Stress hormones up around holidays, making sleep more difficult


Holiday shopping, get-togethers, gift-wrapping, decorating -- if we didn't have time to sleep before, we certainly have less time now. But experts warn us you just can't get used to a lack of sleep.

Studies show lack of sleep can lead to obesity, diabetes, high blood pressure, heart disease and increases risk of traffic accidents.

The recommended amount of nightly sleep is seven hours.

But first: Fix your alarm clock.

Hitting the snooze button every 10 minutes is one of the worst things you can do for your health. Experts remind us that the most restorative part of your sleep, your rapid eye movement (REM) cycle, happens in the morning. So when you're constantly waking up:

"Really disrupts the normal rhythm of getting into those deeper, more restorative stages of sleep," said Dr. Steven Rabin, Advanced Gynecology Solutions.
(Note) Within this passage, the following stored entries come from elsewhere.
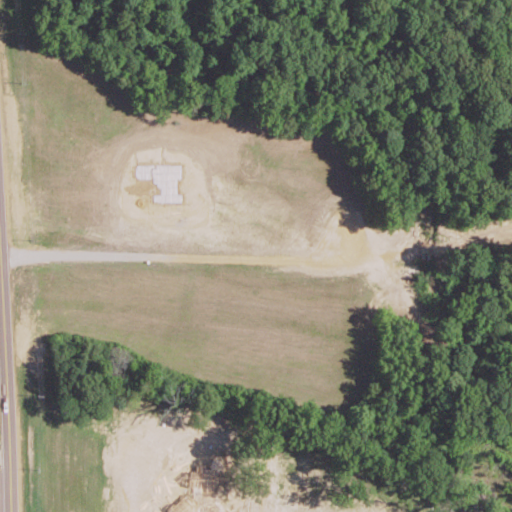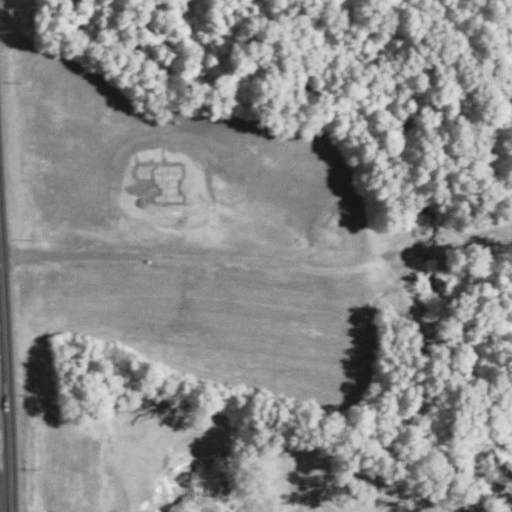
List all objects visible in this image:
road: (6, 377)
road: (5, 456)
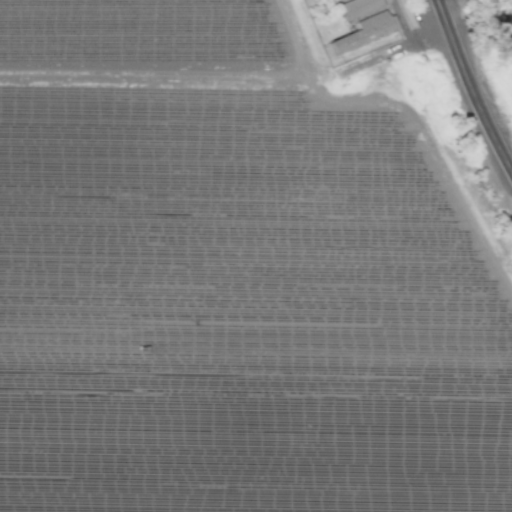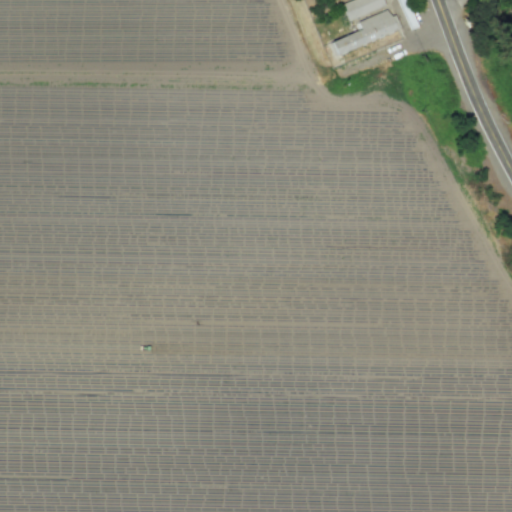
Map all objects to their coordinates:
road: (447, 5)
building: (359, 7)
building: (359, 7)
road: (410, 20)
building: (364, 31)
building: (364, 31)
crop: (145, 36)
road: (392, 50)
road: (470, 87)
crop: (229, 315)
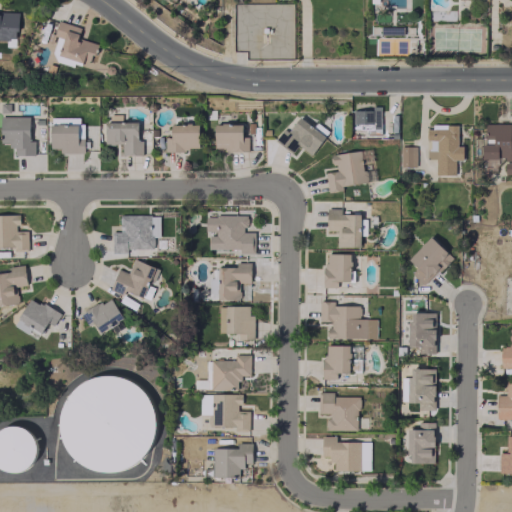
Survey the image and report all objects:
building: (174, 0)
building: (74, 43)
road: (295, 78)
building: (4, 107)
building: (367, 120)
building: (16, 134)
building: (123, 136)
building: (299, 136)
building: (182, 137)
building: (229, 137)
building: (66, 138)
building: (497, 141)
building: (443, 147)
building: (407, 156)
building: (508, 167)
building: (347, 171)
road: (141, 189)
building: (343, 226)
road: (69, 227)
building: (135, 232)
building: (227, 233)
building: (427, 260)
building: (335, 268)
building: (133, 278)
building: (231, 279)
building: (10, 284)
building: (102, 314)
building: (35, 316)
building: (236, 321)
building: (345, 321)
building: (421, 330)
building: (506, 352)
building: (335, 360)
building: (228, 371)
building: (421, 387)
building: (504, 402)
road: (465, 407)
building: (338, 410)
building: (228, 412)
road: (284, 422)
storage tank: (106, 423)
building: (106, 423)
building: (106, 423)
building: (420, 442)
storage tank: (16, 448)
building: (16, 448)
building: (16, 448)
building: (346, 453)
building: (505, 456)
building: (230, 459)
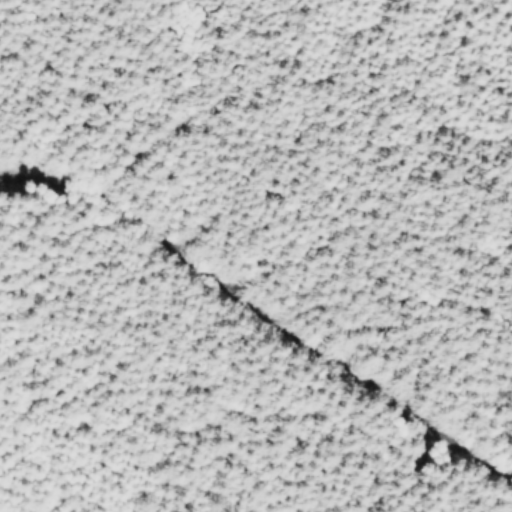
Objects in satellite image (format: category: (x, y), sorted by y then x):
road: (260, 319)
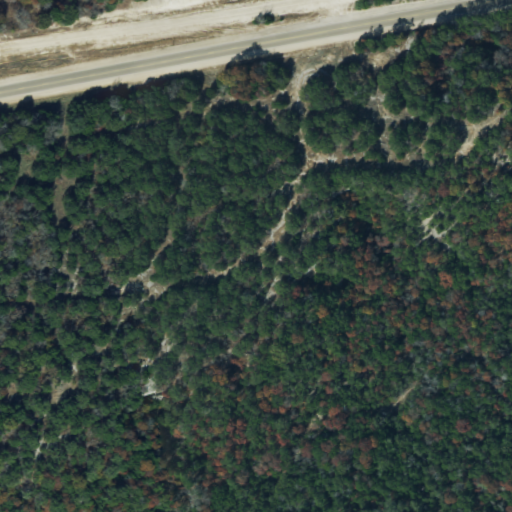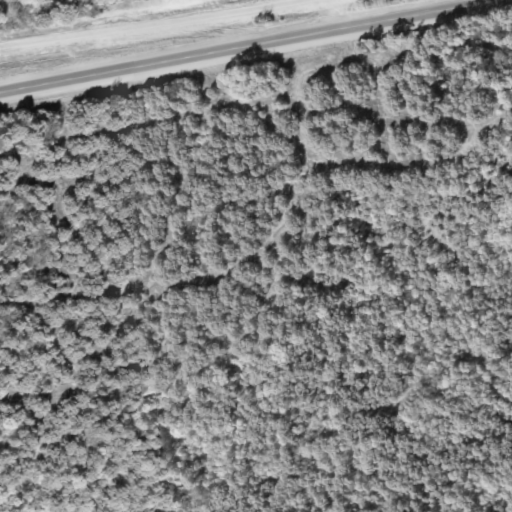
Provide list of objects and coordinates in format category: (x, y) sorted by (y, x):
road: (147, 23)
road: (233, 44)
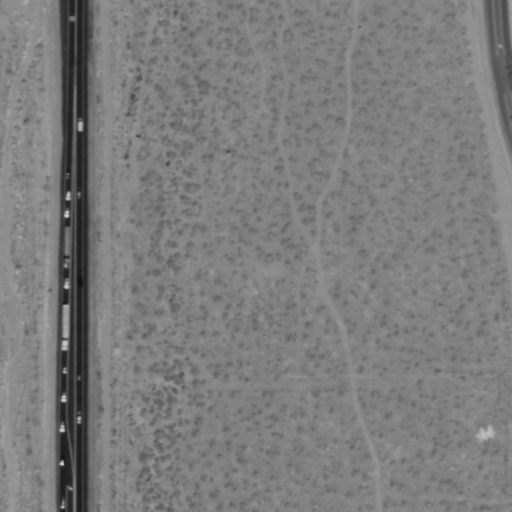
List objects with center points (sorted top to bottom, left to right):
road: (500, 58)
road: (507, 71)
road: (74, 256)
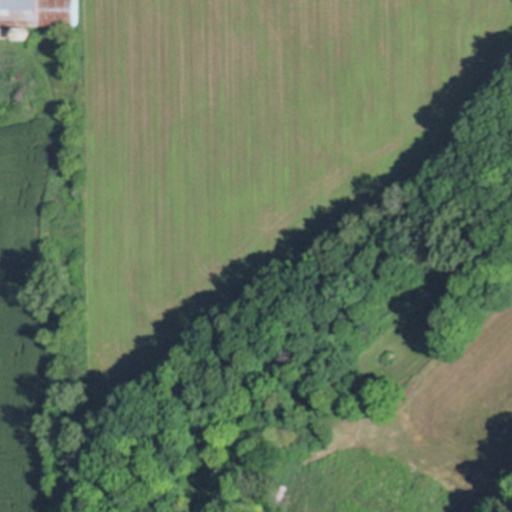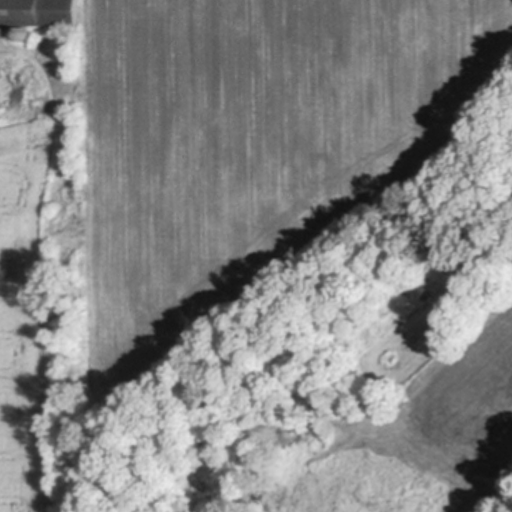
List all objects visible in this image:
building: (40, 11)
building: (39, 12)
building: (9, 30)
building: (26, 33)
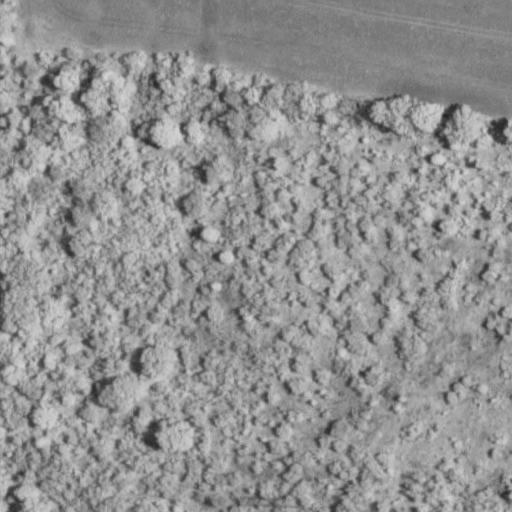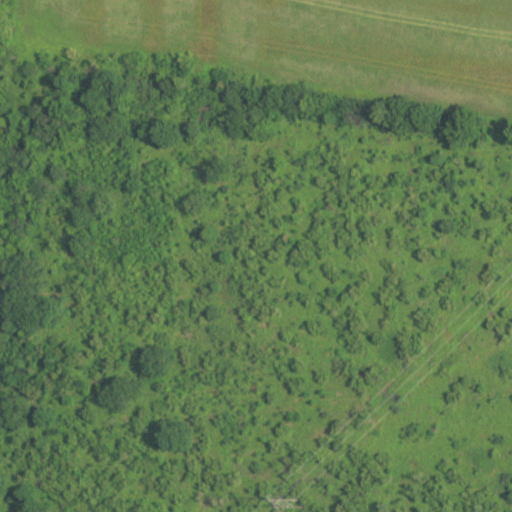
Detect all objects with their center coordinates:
power tower: (307, 505)
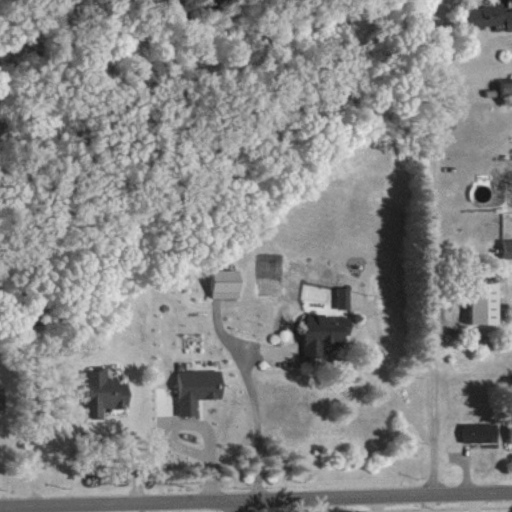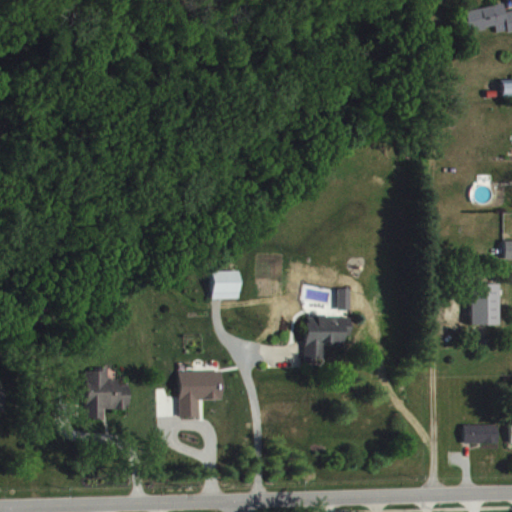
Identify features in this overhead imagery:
building: (490, 26)
building: (506, 95)
building: (507, 258)
building: (226, 292)
building: (484, 312)
building: (325, 342)
building: (198, 398)
building: (103, 402)
building: (2, 407)
road: (260, 431)
building: (511, 439)
building: (481, 442)
road: (256, 501)
road: (241, 507)
road: (14, 511)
Rabin says it's better to wake up a little later than to play with your snooze button.

"It's really best to set the alarm for when you really have to get up, and get up," said Rabin.

Rabin says his patients are constantly sabotaging their sleep and don't know it. And this time of year, the stress hormones adrenaline and cortisol often kick in.

"When you're stressed and when you're wound up, the levels never go down," said Rabin.

A perfect example is when you've had a full day and you see a sink full of dishes. When you break through your fatigue and get your second wind is when your body gets tired, but stays wired. Dr. Rabin's advice: Recognize that first wave of fatigue and go to bed right then.

"You're getting a doctor's prescription: My orders are you can leave the sink full of dishes and clean them up the next day."

Another hormone that people need to pay attention to is melatonin. It's secreted through the pineal gland in the brain. To help program your body Rabin recommends people get themselves into daylight or sunshine when they wake up, and power down at night by making their bedroom as dark as possible.

"So by having light during the day and dark at night, that stimulates your body to make the melatonin, which gives you that deep restorative sleep," said Rabin.

To make your room as dark as possible, Rabin suggests pulling out the night lights and covering up your clock radio. Start doing this an hour before bedtime.